**Task directions:** In the entries below, which lines run from the one containing "X148750000Y-99325000D03*" to the one containing "X157690000Y-95775000D03*"? Copy exactly those lines, ends included, and no others.

**Dataset extract:**
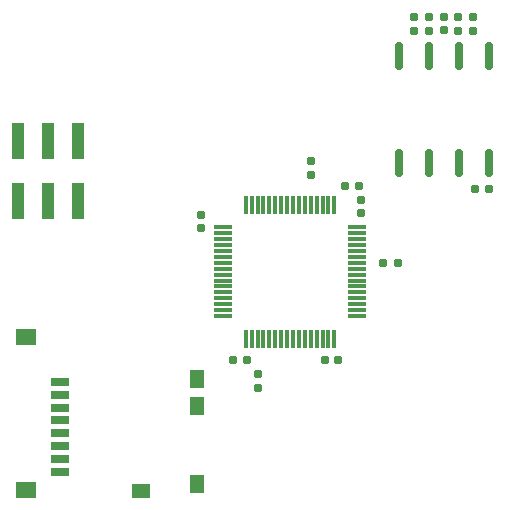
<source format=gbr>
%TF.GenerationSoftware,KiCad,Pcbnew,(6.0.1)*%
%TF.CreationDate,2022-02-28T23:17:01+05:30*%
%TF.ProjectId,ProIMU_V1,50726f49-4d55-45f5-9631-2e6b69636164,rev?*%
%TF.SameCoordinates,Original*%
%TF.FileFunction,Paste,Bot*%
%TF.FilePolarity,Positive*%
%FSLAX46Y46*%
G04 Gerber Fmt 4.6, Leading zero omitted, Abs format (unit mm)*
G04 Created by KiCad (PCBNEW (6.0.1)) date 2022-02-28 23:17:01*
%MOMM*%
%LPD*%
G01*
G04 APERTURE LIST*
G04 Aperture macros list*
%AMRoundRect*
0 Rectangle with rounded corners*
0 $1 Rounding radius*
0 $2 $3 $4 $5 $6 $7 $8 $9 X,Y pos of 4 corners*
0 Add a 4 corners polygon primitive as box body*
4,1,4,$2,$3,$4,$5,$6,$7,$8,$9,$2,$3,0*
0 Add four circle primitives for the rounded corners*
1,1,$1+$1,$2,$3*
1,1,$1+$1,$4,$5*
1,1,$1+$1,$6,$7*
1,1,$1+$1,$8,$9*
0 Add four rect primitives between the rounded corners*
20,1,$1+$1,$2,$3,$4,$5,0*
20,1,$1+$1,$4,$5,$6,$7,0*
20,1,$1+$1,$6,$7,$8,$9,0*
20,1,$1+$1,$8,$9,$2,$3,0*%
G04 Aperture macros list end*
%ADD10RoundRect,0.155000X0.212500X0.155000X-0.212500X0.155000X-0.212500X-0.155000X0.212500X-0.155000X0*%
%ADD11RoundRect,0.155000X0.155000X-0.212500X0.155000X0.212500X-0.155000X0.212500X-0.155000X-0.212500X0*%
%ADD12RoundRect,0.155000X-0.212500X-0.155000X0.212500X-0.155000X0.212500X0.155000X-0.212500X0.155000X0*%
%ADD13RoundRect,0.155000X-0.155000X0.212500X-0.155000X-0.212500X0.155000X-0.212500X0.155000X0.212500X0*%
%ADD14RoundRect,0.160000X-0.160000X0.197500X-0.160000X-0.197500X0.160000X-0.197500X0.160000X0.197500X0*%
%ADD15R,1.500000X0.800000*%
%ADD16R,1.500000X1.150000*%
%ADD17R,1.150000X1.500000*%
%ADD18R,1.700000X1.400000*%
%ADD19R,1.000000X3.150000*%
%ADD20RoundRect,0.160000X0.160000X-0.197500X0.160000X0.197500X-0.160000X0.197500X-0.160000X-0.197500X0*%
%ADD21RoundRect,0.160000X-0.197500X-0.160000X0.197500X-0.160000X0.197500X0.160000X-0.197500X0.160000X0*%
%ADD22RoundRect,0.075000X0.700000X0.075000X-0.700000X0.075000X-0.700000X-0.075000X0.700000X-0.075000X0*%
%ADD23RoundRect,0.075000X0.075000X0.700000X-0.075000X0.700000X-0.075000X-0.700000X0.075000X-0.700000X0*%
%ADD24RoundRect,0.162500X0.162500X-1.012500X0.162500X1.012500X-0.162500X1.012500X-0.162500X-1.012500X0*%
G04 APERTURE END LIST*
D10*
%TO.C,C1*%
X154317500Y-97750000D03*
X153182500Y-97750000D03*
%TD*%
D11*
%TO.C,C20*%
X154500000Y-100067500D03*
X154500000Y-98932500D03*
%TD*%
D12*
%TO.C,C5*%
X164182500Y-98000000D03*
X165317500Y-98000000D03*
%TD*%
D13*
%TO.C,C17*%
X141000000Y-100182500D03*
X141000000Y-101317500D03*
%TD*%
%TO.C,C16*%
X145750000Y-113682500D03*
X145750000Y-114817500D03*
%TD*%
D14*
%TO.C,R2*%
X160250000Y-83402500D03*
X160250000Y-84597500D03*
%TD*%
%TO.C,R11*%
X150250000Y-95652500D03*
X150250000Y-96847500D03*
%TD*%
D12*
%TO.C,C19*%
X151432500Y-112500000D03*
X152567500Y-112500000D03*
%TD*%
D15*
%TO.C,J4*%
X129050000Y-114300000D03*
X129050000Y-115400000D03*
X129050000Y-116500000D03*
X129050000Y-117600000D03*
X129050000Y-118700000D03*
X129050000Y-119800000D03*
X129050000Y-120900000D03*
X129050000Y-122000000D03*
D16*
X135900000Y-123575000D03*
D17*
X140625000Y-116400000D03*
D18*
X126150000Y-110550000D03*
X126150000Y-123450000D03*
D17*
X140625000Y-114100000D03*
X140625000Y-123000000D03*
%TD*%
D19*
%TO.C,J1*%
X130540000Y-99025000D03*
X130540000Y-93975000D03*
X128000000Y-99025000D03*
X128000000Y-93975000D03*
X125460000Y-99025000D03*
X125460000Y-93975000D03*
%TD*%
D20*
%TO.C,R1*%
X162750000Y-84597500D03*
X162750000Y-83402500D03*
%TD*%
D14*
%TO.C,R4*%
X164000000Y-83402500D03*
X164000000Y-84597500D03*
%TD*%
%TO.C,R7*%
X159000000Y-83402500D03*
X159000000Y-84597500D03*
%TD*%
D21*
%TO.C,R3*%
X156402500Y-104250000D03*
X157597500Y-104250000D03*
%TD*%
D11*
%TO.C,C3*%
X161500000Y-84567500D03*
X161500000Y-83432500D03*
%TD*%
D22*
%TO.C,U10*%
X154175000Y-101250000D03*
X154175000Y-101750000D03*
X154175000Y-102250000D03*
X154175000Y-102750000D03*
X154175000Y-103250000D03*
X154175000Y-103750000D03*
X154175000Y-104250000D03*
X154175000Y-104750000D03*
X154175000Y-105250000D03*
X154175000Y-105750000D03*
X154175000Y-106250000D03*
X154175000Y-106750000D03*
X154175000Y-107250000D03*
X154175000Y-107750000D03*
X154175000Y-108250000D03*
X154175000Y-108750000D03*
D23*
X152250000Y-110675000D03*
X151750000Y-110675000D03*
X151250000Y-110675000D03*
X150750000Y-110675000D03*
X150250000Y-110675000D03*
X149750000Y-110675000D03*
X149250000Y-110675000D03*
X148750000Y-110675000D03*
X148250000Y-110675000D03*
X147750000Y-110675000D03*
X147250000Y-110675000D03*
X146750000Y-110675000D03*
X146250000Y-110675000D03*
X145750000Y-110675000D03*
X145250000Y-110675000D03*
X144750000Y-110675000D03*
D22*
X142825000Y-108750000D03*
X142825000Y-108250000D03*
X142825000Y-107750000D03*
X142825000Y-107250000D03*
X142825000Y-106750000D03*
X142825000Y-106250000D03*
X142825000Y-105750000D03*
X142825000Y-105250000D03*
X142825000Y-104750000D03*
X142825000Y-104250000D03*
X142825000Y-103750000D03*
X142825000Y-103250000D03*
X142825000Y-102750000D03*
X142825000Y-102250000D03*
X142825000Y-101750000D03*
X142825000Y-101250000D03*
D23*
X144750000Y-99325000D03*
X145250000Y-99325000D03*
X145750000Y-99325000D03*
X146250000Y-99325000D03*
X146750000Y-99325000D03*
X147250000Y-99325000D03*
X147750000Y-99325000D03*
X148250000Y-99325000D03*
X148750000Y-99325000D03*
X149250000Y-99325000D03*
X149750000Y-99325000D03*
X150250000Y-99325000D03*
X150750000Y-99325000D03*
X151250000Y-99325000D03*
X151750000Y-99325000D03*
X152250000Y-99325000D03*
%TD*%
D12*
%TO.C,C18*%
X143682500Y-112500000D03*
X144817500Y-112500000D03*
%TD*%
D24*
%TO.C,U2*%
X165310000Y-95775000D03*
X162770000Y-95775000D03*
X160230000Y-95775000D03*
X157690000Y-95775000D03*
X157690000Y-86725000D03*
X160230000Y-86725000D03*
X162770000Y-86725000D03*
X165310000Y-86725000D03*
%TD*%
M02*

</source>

==

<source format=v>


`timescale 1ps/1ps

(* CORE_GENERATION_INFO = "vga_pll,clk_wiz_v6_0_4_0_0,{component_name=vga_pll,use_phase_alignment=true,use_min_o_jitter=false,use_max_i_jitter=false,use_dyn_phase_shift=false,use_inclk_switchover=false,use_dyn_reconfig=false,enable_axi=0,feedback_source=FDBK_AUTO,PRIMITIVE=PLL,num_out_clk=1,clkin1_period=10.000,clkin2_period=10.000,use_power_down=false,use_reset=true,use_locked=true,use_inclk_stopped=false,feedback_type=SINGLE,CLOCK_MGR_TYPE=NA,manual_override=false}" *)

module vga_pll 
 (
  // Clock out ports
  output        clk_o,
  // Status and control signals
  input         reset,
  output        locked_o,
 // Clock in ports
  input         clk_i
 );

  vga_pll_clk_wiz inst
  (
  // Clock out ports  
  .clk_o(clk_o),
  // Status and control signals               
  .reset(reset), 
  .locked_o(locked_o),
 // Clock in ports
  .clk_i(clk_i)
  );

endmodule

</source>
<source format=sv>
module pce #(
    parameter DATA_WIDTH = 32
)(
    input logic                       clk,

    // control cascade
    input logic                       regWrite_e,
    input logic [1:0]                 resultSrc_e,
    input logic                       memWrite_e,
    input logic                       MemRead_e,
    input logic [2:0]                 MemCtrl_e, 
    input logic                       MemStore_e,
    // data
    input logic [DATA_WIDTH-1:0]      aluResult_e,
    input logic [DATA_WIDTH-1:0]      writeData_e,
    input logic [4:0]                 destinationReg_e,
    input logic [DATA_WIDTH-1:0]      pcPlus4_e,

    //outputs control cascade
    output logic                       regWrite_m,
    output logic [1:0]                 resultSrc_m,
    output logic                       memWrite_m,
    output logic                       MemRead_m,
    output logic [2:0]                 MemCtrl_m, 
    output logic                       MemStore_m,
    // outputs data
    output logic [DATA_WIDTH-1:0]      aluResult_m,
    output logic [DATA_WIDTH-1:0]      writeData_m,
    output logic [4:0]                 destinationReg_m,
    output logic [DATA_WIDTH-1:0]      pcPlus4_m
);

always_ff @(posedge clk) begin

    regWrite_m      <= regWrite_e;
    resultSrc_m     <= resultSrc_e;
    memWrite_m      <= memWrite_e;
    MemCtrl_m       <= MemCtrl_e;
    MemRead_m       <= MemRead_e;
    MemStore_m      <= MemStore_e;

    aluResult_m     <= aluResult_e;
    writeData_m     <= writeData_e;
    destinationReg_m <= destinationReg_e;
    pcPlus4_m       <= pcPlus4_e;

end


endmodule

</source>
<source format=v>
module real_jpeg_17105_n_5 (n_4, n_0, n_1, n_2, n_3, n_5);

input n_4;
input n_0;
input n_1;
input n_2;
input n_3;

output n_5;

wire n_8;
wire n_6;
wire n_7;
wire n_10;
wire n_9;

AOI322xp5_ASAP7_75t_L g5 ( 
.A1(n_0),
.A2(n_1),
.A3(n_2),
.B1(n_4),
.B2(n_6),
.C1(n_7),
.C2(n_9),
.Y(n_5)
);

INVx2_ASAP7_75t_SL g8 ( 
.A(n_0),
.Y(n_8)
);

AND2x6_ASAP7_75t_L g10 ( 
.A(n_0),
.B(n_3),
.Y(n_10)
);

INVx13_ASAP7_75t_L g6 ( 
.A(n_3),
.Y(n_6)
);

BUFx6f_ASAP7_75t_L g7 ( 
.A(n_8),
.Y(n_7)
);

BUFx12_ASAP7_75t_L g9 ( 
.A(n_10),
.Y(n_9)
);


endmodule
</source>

**Output of the task:**
X148750000Y-99325000D03*
X149250000Y-99325000D03*
X149750000Y-99325000D03*
X150250000Y-99325000D03*
X150750000Y-99325000D03*
X151250000Y-99325000D03*
X151750000Y-99325000D03*
X152250000Y-99325000D03*
%TD*%
D12*
%TO.C,C18*%
X143682500Y-112500000D03*
X144817500Y-112500000D03*
%TD*%
D24*
%TO.C,U2*%
X165310000Y-95775000D03*
X162770000Y-95775000D03*
X160230000Y-95775000D03*
X157690000Y-95775000D03*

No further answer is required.